Look through the data below and show every line that includes "root".

(Items listed in a dataset)
= = = = =

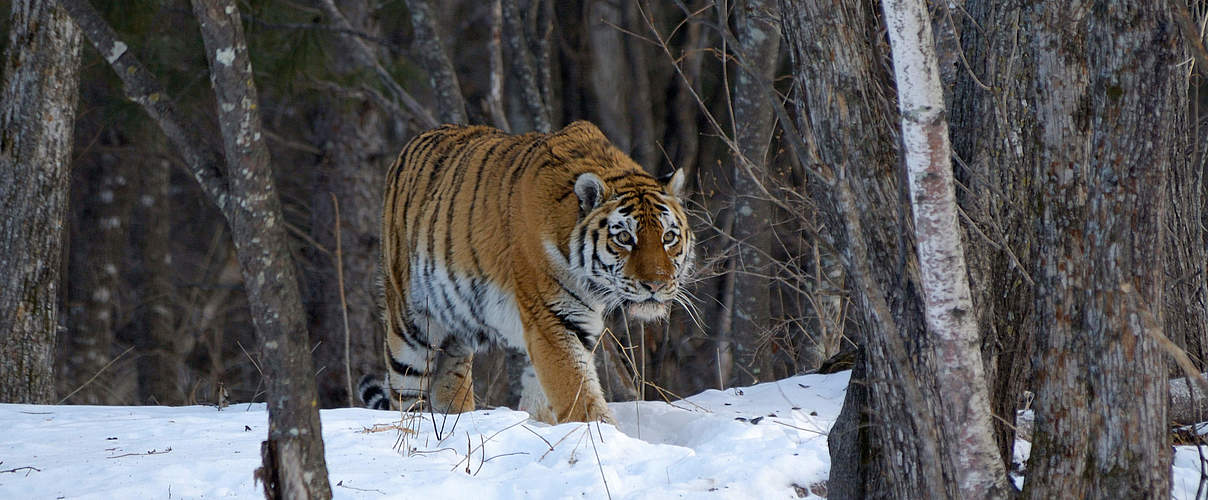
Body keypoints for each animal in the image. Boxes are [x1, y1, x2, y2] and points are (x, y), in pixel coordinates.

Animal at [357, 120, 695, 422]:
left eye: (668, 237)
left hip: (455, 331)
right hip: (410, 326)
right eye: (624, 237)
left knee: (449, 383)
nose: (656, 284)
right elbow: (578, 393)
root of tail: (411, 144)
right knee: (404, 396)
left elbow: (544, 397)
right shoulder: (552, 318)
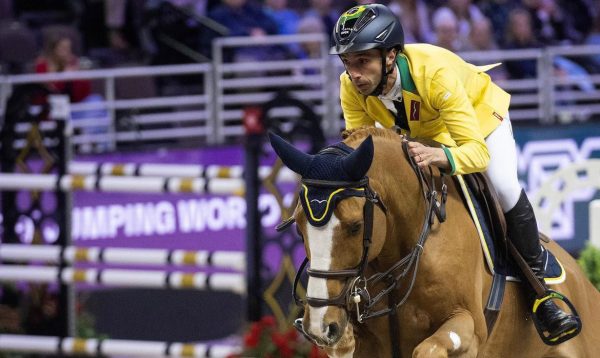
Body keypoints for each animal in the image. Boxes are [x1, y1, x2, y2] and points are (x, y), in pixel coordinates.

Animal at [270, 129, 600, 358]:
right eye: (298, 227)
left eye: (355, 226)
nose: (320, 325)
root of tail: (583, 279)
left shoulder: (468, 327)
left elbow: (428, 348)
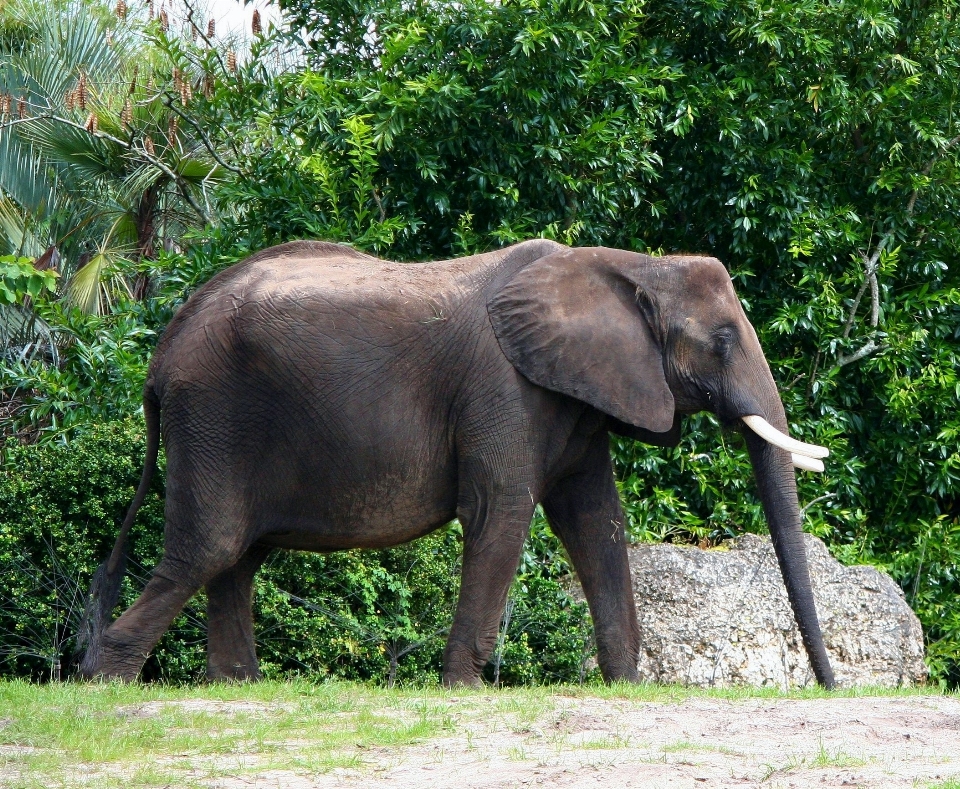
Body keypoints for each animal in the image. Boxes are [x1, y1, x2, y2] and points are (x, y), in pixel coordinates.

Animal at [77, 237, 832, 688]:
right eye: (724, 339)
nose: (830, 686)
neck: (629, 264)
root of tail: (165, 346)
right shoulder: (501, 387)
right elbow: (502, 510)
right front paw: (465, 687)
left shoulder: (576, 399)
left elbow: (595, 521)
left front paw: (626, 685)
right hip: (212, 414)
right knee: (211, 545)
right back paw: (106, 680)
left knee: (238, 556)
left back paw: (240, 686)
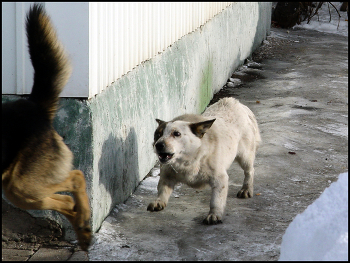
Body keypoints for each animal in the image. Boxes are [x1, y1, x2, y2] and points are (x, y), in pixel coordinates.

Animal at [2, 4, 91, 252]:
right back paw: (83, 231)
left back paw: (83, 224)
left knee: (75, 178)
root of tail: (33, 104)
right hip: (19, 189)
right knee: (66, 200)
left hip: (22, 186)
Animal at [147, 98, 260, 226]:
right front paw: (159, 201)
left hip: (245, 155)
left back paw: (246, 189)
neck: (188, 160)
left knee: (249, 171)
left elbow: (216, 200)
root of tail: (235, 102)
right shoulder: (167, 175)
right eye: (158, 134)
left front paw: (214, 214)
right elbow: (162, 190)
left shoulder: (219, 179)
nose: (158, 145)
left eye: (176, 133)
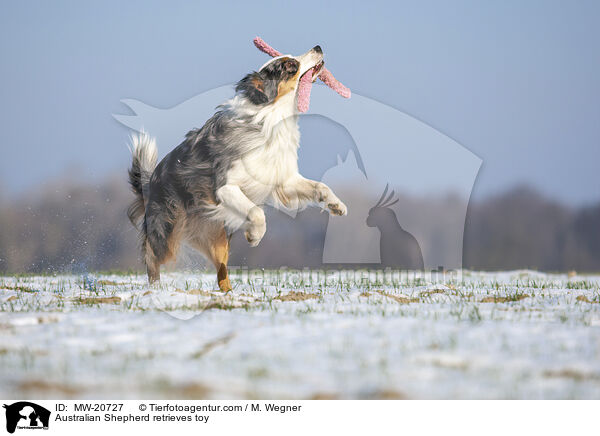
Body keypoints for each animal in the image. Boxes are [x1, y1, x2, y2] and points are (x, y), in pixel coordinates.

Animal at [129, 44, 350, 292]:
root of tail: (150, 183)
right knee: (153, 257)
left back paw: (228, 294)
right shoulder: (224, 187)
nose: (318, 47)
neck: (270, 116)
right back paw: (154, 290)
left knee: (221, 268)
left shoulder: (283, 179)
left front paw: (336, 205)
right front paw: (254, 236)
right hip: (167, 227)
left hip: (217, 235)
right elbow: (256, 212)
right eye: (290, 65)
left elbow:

= = = = =

_Answer to this task_
root of tail: (411, 144)
root of tail: (583, 279)
root of tail: (165, 346)
root of tail: (33, 104)
root of tail: (235, 102)
root of tail: (150, 183)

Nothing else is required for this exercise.